A much simpler explanation is that Paddock was simply a psychopath who relished the idea of killing people. Getting the guns into the hotel room was trivial, they do not inspect people's bags. As for whatever security was present at the venue, it did nothing to stop Paddock, so was it really more security than average in any meaningful way? The large number of guns that he brought is a bit weird, but can be explained simply by him having a gun fetish or him overestimating how long he might be able to hold out against police forces.
The idea that there are actual psychopaths who hurt people simply because they enjoy it is disturbing, but it is obviously true. I do not see why it would be so unlikely that Paddock was simply one such person, whether he had always been that way or whether something turned him into one.
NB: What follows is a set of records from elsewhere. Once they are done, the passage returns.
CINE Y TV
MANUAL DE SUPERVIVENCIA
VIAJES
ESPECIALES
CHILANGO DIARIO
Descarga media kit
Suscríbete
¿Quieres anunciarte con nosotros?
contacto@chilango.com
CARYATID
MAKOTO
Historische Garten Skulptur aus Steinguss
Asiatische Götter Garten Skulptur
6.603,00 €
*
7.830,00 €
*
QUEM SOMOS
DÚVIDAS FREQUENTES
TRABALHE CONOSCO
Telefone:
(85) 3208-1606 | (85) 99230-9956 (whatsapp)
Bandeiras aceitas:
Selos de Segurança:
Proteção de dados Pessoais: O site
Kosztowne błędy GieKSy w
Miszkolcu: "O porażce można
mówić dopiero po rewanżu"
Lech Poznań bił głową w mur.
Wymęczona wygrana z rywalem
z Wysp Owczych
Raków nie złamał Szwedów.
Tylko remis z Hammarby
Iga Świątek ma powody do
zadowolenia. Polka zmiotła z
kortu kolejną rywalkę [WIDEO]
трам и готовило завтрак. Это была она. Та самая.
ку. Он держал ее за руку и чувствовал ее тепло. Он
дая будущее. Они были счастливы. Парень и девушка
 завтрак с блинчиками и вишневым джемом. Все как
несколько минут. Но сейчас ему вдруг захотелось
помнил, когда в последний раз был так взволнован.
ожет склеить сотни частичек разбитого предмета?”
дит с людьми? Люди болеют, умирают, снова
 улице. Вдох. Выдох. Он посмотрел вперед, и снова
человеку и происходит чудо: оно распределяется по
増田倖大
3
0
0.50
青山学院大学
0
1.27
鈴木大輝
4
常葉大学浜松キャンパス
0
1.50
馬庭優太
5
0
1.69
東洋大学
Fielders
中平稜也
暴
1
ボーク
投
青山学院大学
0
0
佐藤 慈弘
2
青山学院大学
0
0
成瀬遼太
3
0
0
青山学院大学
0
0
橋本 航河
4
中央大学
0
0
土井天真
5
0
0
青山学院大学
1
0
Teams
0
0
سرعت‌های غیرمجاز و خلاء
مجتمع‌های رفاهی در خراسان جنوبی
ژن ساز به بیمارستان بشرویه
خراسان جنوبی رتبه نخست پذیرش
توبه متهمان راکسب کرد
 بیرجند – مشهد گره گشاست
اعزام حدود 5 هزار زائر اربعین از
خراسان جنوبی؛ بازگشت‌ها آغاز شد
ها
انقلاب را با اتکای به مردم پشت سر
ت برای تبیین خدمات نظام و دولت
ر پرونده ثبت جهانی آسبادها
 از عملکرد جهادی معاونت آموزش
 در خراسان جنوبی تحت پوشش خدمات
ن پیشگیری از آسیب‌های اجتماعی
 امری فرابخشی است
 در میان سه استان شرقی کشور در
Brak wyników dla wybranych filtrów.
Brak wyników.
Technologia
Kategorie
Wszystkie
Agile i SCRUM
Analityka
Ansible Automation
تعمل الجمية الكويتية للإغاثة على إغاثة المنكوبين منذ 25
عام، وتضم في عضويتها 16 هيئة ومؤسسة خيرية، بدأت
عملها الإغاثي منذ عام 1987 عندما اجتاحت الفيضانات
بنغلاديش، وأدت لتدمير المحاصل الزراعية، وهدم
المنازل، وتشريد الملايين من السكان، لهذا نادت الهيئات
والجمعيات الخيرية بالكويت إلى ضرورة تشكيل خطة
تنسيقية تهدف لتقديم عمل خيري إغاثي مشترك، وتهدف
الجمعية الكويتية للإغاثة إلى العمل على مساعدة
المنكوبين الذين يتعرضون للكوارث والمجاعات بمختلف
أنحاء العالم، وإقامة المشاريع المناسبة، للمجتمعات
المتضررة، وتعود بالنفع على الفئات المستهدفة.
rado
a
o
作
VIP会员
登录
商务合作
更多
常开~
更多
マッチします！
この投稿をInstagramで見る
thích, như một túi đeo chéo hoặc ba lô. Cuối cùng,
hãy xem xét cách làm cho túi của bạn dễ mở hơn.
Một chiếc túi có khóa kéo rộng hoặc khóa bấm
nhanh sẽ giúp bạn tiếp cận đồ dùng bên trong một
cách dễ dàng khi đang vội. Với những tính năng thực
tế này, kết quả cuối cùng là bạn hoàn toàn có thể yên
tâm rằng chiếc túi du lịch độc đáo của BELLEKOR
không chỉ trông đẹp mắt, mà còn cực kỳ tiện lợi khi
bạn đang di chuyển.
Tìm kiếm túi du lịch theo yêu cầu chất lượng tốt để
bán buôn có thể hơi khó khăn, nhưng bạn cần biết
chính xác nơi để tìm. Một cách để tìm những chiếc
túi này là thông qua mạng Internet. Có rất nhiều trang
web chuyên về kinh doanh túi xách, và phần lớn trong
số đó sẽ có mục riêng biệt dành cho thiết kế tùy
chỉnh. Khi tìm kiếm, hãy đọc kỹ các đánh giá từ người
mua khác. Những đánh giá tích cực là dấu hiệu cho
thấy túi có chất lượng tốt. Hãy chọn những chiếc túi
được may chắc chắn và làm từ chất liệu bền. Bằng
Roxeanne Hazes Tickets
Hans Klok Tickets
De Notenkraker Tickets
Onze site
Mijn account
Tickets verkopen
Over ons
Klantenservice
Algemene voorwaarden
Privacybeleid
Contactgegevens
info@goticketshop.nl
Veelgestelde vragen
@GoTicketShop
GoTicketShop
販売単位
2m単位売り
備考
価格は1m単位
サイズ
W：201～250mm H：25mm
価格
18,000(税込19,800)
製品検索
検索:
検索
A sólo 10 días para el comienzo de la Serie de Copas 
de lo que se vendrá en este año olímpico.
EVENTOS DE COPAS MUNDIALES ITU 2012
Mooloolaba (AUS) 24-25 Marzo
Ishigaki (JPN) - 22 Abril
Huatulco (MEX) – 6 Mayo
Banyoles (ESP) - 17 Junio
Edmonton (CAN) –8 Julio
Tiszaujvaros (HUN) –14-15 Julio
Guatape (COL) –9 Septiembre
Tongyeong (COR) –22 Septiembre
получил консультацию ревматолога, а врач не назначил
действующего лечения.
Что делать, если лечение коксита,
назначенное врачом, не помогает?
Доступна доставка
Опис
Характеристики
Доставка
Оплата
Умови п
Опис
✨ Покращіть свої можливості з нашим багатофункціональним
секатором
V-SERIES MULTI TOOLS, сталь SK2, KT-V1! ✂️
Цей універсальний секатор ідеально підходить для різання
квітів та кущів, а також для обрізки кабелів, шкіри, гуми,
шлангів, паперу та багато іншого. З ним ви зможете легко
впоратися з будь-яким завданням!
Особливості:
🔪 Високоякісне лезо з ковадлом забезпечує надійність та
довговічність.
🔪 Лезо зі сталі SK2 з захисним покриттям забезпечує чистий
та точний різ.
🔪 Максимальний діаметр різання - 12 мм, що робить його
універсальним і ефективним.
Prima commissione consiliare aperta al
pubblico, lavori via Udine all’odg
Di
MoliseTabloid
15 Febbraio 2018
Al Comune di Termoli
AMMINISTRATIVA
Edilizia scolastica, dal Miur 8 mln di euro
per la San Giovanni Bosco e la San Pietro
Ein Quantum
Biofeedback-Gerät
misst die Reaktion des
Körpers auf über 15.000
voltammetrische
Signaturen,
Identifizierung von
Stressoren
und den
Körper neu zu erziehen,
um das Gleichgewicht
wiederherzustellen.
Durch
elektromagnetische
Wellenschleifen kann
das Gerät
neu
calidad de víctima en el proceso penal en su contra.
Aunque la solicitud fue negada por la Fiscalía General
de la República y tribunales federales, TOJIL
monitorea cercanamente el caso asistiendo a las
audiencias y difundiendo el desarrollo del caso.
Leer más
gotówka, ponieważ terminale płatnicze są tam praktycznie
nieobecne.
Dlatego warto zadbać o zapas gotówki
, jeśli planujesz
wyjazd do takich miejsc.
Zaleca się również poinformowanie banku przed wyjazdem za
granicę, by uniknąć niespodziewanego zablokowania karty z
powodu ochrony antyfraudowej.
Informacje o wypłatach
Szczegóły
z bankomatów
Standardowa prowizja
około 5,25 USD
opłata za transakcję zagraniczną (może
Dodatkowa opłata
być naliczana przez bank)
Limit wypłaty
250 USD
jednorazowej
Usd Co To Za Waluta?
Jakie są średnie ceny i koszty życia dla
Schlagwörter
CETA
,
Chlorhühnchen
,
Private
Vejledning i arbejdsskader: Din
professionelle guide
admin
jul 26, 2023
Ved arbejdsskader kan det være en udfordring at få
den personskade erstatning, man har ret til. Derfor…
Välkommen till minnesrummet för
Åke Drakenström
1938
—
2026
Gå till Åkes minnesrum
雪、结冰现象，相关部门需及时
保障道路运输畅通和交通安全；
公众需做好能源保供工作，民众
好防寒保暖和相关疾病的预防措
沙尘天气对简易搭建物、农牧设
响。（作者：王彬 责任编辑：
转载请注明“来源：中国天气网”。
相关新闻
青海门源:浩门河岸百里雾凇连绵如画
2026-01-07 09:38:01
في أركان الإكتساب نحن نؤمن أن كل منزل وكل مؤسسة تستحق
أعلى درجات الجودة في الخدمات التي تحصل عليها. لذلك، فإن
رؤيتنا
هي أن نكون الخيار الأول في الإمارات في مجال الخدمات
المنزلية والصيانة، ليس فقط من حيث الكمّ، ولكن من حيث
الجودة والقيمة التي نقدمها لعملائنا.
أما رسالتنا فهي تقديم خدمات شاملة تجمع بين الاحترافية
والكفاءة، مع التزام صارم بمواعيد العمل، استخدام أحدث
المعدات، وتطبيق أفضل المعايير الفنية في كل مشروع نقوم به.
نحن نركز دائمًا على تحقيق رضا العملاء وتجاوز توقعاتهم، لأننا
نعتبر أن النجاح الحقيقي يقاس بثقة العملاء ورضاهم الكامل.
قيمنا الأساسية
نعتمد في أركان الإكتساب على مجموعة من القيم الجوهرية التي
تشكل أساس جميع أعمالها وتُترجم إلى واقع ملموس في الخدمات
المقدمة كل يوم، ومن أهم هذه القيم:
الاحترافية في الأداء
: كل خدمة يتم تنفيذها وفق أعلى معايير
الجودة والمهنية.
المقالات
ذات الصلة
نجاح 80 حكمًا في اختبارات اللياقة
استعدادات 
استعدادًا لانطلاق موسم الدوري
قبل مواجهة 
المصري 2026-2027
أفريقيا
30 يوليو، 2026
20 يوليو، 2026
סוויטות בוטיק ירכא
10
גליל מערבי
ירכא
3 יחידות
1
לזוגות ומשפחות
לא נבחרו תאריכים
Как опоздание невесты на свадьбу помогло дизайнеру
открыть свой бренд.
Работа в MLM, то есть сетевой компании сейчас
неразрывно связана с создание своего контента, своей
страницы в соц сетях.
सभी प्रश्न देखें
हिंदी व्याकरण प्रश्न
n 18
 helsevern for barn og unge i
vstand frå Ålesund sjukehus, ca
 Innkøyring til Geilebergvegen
This is a possibility, but people like that don't tend to be effete accountants whose most prominent vice is gambling. He self evidently didn't have the low inhibitions that type of person typically displays.
There's various theories of how his increasingly erratic or depressed behavior could explain or motivate the shooting, but I haven't seen one that doesn't have a big hole in it.
The sheer amount doesn't square with either of those explanations. Or the fact that he killed himself.
A gun nut fantasizing about using his collection so badly that he feels the need to bring that much stuff around just shoots himself without actually using much of the hardware? How does that add up?
Crazy people do things that make no apparent sense to outsiders.
This isn't the general purpose argument you're making it out to be.
It's like he's a badly written movie villain who's somehow both extremely competent when the plot needs him to be and insanely disordered when that's required.
There's no pattern of behavior, which, in the real world, would lead one to think that more than one person is involved.
Now it is possible that he was insane in the specific way that makes this whole thing happen the way it does, but how likely is that versus another explanation is all a reasonable person should care about. You can explain away any crime with convenient bouts of madness.